## WRITTEN REQUEST 1
Reproduce the passage of the staff profiles starting at "Barrie Tullett (Programme" and ending at "and book arts.".
## WRITTEN REQUEST 2
Carry the staff profiles on from their final sentence.

## PAGE EXCERPT
Barrie Tullett (Programme Leader)
Barrie works alongside Philippa Wood as part of The Caseroom Press, an award winning independent collective who make and publish Artists’ Books. His own work explores the nature of collaboration in Graphic Design as well as his interests in concrete poetry, phase music, ‘dead technologies’ and book arts.
He studied at St. Martins School of Art and Chelsea College of Art and has since worked in London, Edinburgh, Glasgow and Lincoln. Alongside his role here as a Senior Lecturer, he continues to work as a freelance graphic designer and typographic consultant. He recently wrote the book ‘Typewriter Art; A modern Anthology’ (Laurence King, 2014).
Barrie’s work is held in various permanent collections, including The Science Museum, The Tate Library and the National Museums and Galleries of Scotland. He has given talks about both that of The Caseroom Press and his own practice across the country.
Philippa Wood (Programme Leader)
Philippa produces work as part of a small collective called The Caseroom Press. Her work explores a range of interests, with an emphasis on domesticity, and what could be considered the minutiae of life – the seemingly insignificant aspects of our living and working environments and the importance we place on them; to projects that explore how applying mandatory rules and systems impact on the content and form of the book and whether this means the artist relinquishes creative control.
Having originally qualified as a graphic designer her current creative practice embraces her interest in typography and the utilisation of traditional print processes such as letterpress.

## INFORMATION SUPPLIED
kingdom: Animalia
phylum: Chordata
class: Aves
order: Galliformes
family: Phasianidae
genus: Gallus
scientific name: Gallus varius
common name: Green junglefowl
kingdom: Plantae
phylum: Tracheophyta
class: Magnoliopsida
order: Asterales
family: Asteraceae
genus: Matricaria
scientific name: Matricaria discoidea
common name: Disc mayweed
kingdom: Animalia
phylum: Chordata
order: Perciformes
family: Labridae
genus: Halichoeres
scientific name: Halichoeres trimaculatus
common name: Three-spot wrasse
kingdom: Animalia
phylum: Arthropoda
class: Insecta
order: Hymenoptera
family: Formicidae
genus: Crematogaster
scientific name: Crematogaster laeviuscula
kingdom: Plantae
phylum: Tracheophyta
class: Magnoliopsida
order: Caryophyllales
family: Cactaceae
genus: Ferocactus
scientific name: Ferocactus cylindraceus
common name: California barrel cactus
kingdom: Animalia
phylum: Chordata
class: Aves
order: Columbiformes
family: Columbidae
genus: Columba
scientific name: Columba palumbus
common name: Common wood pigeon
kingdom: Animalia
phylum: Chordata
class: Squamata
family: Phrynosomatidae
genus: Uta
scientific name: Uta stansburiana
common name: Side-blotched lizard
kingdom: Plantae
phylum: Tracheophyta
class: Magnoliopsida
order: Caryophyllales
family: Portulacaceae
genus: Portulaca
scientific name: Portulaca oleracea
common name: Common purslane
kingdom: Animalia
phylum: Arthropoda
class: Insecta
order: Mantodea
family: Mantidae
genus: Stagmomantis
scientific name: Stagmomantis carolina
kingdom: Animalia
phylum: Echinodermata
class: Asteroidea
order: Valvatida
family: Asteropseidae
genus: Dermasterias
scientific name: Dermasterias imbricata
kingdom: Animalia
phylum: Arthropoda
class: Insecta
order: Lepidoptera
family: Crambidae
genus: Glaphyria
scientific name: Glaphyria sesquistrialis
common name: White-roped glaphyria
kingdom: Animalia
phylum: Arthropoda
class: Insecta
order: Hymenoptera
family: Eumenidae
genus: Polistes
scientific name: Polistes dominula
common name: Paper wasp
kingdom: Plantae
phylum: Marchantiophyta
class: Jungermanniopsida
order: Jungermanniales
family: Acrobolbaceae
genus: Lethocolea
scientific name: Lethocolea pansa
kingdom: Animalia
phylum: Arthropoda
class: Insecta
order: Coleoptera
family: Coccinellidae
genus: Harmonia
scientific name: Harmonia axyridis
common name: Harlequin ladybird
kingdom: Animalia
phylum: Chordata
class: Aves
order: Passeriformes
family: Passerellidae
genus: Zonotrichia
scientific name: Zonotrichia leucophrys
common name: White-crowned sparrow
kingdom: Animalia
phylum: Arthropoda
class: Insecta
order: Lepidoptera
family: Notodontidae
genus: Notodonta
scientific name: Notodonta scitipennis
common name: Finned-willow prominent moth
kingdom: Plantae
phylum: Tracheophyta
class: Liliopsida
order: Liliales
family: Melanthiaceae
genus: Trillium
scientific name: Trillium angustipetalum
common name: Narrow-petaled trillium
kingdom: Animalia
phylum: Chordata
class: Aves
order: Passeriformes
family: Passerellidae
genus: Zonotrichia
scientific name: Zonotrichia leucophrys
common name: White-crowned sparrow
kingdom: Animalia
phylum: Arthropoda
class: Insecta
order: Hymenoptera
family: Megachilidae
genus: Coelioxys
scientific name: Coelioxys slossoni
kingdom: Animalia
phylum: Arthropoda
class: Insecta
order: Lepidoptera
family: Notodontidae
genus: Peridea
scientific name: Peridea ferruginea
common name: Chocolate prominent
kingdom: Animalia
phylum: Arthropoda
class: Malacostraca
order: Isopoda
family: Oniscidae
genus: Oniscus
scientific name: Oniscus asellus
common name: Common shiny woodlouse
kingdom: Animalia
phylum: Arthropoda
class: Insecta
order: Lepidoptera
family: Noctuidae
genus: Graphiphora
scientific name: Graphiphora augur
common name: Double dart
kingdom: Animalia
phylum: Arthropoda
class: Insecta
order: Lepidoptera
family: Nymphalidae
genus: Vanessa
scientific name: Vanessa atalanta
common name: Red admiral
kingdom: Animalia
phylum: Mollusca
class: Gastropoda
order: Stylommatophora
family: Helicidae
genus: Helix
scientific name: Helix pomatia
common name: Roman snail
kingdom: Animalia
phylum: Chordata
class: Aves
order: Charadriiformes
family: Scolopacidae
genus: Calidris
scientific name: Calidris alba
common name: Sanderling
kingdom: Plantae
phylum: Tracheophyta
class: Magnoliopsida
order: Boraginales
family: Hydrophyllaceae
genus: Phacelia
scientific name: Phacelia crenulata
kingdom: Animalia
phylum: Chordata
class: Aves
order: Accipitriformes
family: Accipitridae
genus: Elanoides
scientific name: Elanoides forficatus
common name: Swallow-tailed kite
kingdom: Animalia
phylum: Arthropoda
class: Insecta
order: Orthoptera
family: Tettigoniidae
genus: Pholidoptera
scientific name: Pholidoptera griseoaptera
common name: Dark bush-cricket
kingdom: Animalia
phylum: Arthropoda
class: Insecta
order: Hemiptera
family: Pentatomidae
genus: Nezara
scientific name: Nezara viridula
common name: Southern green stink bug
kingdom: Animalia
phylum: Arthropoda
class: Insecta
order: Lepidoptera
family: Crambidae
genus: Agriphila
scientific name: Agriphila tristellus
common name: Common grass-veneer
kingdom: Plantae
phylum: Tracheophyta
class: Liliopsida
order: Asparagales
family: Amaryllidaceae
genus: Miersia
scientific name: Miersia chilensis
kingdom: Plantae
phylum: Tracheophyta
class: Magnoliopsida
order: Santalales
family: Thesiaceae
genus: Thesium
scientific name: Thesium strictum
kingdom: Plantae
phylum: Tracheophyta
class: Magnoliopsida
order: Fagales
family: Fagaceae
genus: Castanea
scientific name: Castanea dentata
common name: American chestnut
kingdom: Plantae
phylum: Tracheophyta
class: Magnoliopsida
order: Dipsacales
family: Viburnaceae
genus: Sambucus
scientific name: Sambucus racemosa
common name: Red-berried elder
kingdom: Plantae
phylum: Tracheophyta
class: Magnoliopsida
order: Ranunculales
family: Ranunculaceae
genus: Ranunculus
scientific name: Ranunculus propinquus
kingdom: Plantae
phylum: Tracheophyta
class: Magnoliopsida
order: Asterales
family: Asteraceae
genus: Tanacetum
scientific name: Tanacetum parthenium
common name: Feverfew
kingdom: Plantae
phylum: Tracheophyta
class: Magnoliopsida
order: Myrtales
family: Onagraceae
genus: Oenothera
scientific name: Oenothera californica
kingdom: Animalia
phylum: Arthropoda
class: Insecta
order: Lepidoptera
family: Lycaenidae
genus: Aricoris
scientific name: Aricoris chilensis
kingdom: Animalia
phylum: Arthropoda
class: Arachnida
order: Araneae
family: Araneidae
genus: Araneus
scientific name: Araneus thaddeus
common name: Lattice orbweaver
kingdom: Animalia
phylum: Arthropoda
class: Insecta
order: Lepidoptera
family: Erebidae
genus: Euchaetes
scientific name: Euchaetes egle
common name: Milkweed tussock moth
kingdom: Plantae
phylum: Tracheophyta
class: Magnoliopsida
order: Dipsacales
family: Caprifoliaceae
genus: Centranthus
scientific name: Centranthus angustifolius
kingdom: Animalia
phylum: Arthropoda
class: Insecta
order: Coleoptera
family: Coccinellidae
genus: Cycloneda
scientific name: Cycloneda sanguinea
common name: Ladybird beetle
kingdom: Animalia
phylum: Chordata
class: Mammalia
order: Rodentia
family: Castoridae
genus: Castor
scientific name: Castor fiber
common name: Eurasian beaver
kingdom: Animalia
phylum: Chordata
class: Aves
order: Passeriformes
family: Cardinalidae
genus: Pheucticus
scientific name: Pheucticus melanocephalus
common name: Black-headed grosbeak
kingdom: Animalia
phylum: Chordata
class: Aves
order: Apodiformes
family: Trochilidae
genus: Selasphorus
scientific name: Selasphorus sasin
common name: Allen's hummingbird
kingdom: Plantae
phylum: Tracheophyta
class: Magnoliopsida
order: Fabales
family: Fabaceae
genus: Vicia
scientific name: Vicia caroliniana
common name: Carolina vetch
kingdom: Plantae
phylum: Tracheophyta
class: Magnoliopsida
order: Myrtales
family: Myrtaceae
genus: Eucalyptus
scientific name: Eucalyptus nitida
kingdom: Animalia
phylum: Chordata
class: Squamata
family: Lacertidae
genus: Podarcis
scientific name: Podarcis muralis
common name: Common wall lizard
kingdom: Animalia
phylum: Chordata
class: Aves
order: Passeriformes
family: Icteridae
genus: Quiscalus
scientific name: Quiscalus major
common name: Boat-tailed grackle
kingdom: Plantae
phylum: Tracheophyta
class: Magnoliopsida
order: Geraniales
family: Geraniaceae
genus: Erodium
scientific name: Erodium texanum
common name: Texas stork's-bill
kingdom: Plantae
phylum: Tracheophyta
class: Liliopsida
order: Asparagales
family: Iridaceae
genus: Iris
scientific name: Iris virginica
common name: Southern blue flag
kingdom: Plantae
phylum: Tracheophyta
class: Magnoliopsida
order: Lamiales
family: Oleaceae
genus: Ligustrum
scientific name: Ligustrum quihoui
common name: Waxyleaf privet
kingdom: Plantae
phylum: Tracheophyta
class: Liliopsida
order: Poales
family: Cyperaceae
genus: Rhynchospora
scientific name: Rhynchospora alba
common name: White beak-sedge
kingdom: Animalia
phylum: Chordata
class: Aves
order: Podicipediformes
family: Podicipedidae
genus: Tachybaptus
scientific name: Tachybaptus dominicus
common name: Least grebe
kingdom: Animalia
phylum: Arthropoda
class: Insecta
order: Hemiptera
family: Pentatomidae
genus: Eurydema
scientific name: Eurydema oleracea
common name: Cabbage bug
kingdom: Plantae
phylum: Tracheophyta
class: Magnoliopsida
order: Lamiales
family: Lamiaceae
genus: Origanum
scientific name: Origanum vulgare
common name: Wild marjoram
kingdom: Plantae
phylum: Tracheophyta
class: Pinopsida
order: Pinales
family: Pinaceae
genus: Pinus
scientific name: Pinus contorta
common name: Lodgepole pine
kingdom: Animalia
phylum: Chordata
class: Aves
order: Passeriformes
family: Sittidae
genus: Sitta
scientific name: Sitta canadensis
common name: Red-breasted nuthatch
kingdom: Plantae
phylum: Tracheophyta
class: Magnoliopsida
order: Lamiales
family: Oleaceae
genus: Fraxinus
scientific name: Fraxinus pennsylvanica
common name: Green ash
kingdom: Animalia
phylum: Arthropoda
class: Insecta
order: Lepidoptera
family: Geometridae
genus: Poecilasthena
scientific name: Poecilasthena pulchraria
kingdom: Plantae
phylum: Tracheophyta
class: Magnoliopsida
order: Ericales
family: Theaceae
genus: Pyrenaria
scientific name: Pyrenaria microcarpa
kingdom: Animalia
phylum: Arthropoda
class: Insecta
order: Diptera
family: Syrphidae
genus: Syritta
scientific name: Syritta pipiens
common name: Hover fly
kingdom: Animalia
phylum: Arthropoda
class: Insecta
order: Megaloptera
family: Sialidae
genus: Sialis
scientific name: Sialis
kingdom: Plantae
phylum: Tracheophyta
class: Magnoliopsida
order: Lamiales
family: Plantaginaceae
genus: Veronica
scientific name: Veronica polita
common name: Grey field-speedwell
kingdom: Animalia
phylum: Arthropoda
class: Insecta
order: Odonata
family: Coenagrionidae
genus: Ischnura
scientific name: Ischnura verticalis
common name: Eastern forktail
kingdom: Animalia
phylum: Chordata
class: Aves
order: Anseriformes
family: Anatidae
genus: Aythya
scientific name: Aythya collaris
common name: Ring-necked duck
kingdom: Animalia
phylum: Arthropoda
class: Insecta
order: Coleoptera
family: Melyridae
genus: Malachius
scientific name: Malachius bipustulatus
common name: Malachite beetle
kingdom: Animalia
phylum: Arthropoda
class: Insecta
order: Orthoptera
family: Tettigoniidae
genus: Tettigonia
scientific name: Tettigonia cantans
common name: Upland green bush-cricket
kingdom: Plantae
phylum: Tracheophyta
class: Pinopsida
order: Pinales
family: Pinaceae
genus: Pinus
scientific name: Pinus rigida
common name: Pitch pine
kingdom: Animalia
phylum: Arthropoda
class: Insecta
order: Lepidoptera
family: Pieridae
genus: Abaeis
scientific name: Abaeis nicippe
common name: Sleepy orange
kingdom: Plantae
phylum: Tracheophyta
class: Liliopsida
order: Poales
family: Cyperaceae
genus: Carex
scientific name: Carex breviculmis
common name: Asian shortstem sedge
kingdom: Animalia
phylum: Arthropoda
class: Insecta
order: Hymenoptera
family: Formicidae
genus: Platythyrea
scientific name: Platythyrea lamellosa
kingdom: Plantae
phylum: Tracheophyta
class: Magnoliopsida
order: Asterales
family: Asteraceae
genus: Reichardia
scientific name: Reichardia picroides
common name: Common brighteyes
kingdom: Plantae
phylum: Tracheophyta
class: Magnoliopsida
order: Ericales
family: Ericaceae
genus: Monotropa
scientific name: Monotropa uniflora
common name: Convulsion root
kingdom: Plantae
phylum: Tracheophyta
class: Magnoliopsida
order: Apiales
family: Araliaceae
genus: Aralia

## TASK ANSWER 1
Barrie Tullett (Programme Leader)
Barrie works alongside Philippa Wood as part of The Caseroom Press, an award winning independent collective who make and publish Artists’ Books. His own work explores the nature of collaboration in Graphic Design as well as his interests in concrete poetry, phase music, ‘dead technologies’ and book arts.

## TASK ANSWER 2
Philippa’s artists’ books are held within various permanent collections including The Klingspor-Museum Offenbach archive, Germany; Boise State University, Idaho, USA; Winchester School of Art and Design and Bristol Bower Ashton Library, UWE, UK.
Ian studied History of Art and Design at Leicester Polytechnic, and has taught at the School of Art and Design in Lincoln since 1995. For several years he was programme leader of an honours degree course in History of Art and Design and is now module leader for the BA (Hons) Graphic Design Contextualising Visual Practice modules, which aim to inform students on the history and cultural contexts of twentieth and twenty-first century Graphic Design.
His research interests centre on landscape, sense of place and memory.
Ian is the author of a book on the artistic representation of common land, which was published in 2012. During the eighteenth and nineteenth centuries, common land was persistently viewed by the upper classes as being outmoded and unsightly. Despite this, many British landscape painters of the time — including Constable, Gainsborough and Turner — resolutely continued to depict this type of landscape. This book is the first full study of how and why they did this.
The theme of discredited environments similarly emerges in his current research on the history and meaning of a 1960s English council estate where he grew up. Above is a photograph of his house that was taken sometime in 1975. Ian’s research on this council estate is deliberately multi-faceted, in that it examines the original design and planning of the estate in relation to the more phenomenological concerns of spatiality, sense of place and everyday life. The research is particularly defined by his childhood and teenage memories of the estate during the 1960s and 70s, in an attempt to regain a sense of what it ‘felt like’ to live there. Ian keeps a blog, Instances of a changed society that chronicles his research and thinking on the post-WW2 council estate, which you can read here: http://instancesofachangedsociety.blogspot.co.uk/
As well as this personal attempt to travel in time and space, his other interests include trying to understand life in the equatorial time vortex of Christopher Priest’s novel The Dream Archipelago (2009), listening to my favourite album, Brian Eno’s Another Green World (1975) and dancing to Northern Soul. And he prides himself on knowing what S.P.E.C.T.R.E. – James Bond 007’s adversary – actually stands for.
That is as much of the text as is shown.